More recent events have brought the issue again to the fore, with a string of attacks in both Rome and Venice in June and July of 2004. In Venice, a statue of St. Francis and another of St. Mark the Evangelist at the Redentore church on the Giudecca were broken, and a capital on the Doge’s Palace in Piazza San Marco was attacked with a hammer as well, shattering a carving of Moses with the Tablets of the Law into 17 pieces. In Rome, statues were damaged in the area around Piazza del Popolo, and Bernini’s Fontana delle Api was another target, with one of the bees being defaced.

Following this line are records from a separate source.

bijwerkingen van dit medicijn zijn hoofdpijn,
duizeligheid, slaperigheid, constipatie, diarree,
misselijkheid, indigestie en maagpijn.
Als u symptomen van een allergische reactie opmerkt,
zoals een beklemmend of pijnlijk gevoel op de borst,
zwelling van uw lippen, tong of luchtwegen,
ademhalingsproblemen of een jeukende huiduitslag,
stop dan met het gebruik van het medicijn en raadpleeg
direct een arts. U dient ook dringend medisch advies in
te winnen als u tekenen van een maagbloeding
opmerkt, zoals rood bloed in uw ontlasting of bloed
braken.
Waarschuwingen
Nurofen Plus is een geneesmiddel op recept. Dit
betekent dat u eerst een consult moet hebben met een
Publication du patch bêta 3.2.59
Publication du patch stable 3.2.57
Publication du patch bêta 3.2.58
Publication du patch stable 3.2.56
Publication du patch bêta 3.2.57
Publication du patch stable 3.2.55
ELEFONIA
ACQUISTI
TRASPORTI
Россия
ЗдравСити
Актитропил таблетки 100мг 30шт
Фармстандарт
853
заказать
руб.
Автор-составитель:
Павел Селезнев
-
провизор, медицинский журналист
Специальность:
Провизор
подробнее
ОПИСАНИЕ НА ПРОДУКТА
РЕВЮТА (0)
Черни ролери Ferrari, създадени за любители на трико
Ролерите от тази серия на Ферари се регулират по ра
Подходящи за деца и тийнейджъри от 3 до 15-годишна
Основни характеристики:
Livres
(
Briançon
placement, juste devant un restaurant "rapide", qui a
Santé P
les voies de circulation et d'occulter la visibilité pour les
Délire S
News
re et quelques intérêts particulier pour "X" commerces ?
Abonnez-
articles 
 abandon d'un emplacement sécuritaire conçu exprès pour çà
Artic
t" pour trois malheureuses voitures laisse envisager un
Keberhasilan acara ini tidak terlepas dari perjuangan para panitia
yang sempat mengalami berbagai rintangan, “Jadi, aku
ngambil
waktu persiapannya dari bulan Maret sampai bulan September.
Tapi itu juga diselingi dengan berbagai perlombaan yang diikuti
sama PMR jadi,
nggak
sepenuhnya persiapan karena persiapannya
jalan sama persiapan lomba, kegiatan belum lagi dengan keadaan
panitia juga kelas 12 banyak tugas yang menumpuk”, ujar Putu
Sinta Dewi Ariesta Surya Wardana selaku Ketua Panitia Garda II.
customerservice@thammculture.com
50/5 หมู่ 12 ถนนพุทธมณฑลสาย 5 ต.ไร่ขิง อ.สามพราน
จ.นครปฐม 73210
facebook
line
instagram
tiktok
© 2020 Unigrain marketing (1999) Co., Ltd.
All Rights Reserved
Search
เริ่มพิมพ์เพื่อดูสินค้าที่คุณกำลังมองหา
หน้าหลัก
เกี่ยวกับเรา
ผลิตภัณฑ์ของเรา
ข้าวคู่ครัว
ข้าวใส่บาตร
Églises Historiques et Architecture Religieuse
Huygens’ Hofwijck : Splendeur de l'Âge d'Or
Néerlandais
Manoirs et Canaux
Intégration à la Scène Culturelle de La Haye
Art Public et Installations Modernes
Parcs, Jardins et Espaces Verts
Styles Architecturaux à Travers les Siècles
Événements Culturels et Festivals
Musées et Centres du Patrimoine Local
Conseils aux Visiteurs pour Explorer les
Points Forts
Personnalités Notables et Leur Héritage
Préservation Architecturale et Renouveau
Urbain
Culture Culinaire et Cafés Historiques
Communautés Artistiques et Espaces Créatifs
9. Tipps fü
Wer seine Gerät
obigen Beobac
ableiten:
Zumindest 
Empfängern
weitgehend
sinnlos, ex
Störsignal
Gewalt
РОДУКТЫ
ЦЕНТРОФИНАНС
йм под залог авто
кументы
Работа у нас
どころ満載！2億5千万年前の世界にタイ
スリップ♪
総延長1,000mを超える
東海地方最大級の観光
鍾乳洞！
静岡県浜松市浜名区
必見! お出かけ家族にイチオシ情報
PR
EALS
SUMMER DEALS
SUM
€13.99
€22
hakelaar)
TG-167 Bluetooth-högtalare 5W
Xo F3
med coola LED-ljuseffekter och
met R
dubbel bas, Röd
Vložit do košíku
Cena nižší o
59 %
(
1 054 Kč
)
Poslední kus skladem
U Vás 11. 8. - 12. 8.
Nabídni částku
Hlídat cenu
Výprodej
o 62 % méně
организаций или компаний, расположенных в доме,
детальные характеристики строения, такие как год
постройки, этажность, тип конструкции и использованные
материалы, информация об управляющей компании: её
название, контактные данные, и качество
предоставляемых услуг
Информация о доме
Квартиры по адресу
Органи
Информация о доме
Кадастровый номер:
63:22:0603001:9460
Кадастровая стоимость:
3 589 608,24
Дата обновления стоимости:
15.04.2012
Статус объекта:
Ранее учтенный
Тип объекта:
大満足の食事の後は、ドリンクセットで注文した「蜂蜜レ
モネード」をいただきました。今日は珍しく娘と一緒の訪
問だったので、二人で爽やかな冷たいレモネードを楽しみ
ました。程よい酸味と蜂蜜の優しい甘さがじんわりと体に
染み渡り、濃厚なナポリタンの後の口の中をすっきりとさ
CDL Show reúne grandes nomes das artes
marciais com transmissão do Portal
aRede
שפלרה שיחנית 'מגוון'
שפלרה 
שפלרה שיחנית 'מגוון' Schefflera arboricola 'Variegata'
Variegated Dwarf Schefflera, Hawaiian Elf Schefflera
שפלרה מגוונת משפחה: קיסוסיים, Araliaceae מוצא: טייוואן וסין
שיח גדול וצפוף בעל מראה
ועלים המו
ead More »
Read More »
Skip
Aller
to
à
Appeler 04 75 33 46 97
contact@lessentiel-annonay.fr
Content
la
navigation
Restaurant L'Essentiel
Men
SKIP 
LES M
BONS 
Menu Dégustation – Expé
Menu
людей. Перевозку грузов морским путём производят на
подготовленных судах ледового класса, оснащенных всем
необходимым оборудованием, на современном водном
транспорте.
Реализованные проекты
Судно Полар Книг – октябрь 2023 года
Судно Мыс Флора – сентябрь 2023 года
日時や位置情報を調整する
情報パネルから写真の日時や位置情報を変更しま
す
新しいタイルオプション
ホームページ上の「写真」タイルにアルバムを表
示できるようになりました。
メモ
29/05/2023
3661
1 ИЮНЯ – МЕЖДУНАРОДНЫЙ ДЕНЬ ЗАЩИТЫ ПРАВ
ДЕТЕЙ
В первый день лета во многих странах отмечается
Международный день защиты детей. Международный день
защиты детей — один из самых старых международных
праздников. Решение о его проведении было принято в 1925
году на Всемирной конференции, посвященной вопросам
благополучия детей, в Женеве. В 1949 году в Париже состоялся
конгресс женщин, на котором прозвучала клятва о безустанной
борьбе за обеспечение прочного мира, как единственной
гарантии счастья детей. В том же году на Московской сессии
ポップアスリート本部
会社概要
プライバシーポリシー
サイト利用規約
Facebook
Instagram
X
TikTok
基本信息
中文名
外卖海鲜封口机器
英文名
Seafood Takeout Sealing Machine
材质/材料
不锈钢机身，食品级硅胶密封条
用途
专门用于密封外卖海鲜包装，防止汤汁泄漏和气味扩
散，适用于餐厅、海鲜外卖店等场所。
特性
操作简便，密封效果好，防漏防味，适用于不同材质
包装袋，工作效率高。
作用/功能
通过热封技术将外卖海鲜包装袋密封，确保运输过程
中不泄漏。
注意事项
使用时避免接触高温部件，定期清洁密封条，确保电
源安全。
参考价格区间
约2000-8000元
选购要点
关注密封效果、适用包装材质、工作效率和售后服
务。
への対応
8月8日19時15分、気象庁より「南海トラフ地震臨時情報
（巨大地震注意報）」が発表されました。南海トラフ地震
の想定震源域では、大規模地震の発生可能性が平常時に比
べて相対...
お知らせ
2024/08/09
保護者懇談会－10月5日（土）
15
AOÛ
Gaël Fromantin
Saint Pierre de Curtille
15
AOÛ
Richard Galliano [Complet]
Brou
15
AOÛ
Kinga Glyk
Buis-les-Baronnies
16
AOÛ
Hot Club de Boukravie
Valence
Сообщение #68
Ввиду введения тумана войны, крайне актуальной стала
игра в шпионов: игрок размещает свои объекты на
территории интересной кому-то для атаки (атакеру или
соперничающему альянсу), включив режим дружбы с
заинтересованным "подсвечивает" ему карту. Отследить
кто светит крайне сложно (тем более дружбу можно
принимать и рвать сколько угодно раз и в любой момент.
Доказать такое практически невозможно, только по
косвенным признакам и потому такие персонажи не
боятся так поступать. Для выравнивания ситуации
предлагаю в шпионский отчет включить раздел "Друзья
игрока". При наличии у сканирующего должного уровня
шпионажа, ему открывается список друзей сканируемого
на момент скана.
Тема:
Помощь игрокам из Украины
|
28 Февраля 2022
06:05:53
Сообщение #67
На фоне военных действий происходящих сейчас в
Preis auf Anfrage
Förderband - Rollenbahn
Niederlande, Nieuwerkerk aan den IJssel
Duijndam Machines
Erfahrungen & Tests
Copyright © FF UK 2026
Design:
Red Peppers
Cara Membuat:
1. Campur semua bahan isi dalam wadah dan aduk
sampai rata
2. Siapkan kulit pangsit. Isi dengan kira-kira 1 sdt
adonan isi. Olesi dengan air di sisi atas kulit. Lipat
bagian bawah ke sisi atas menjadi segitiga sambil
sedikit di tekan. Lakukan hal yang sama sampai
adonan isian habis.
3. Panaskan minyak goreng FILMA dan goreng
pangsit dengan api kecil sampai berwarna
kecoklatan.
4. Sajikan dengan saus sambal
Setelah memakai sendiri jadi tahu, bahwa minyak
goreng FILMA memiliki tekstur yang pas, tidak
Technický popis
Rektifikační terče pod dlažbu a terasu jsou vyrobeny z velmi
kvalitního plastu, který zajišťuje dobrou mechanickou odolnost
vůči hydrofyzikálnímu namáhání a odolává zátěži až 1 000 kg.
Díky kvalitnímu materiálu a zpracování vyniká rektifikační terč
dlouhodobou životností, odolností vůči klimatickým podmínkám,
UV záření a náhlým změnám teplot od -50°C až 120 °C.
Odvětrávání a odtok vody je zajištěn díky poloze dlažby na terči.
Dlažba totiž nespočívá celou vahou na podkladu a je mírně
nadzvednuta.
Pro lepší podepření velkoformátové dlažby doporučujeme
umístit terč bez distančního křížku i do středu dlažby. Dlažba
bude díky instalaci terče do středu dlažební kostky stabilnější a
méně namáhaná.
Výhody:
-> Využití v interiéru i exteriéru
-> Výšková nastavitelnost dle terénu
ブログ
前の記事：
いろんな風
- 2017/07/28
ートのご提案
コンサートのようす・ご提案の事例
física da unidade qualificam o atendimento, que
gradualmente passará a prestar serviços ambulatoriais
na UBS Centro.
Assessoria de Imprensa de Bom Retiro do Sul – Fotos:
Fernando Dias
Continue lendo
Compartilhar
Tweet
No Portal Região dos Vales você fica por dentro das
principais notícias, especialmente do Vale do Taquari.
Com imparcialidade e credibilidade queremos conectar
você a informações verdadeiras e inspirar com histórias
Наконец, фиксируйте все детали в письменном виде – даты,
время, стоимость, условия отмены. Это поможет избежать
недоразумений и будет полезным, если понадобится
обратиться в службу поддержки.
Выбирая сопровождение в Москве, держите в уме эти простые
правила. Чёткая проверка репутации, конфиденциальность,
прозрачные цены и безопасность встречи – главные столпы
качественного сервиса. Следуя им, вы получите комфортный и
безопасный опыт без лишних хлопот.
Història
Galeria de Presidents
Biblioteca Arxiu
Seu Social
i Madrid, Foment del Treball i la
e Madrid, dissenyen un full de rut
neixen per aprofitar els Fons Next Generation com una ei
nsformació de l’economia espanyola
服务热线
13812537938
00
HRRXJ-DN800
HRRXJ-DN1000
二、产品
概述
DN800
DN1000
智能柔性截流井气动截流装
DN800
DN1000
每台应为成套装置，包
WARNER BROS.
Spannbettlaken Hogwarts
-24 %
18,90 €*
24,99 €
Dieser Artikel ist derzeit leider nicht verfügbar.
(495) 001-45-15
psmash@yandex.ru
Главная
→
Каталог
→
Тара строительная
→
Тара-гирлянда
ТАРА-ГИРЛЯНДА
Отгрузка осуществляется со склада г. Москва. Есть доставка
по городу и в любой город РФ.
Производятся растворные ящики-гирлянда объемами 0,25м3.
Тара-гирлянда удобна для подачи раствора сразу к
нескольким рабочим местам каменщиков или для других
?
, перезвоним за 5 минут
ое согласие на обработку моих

But what to do? Responses are invariably similar. Giorgio Rossini, the superintendent of Venice’s environmental and architectural heritage responded to recent events saying, “We can’t cordon off the entire city.” Following the 1997 Bernini incident, the mayor of Rome expressed a certain amount of defeatism as well, remarking “we cannot militarize the city”. Nonetheless, just that has been suggested. While fines have been raised and alarms and security cameras are multiplying, others have demanded more drastic measures. Art historian Federico Zeri has called for round-the-clock guards posted at the most important monuments, even employing the army for such purposes, and civilian “anti-vandalism squads” have also been considered. But as with the cases of theft, the issue of balancing accessibility and security remains the main consideration. Attempting to truly ensure the safety of these objects — particularly those to which the public has enjoyed regular access — might upset that balance. Certainly, every technological device that might improve security should be employed, and yet, ultimately, no work is safe from determined vandals and thieves. We must make particularly hard choices to decide how much we are willing to lose in our attempt to safeguard the objects with which history has entrusted us.